• [INPUT]:
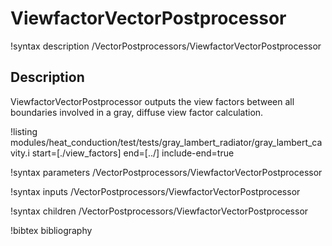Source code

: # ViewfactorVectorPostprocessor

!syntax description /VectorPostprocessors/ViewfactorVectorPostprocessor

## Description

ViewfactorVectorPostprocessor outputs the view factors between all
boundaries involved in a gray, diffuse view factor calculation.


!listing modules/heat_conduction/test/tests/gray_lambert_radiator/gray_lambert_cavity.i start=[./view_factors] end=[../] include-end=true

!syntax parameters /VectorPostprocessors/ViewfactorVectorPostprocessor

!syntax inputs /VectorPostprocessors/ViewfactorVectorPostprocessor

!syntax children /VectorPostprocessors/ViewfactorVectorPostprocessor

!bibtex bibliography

• [ACTION ITEM]: Repeat all of the material above exactly, leaving out pictures.

• [ANSWER SPACE]:
Source code

: # ViewfactorVectorPostprocessor

!syntax description /VectorPostprocessors/ViewfactorVectorPostprocessor

## Description

ViewfactorVectorPostprocessor outputs the view factors between all
boundaries involved in a gray, diffuse view factor calculation.


!listing modules/heat_conduction/test/tests/gray_lambert_radiator/gray_lambert_cavity.i start=[./view_factors] end=[../] include-end=true

!syntax parameters /VectorPostprocessors/ViewfactorVectorPostprocessor

!syntax inputs /VectorPostprocessors/ViewfactorVectorPostprocessor

!syntax children /VectorPostprocessors/ViewfactorVectorPostprocessor

!bibtex bibliography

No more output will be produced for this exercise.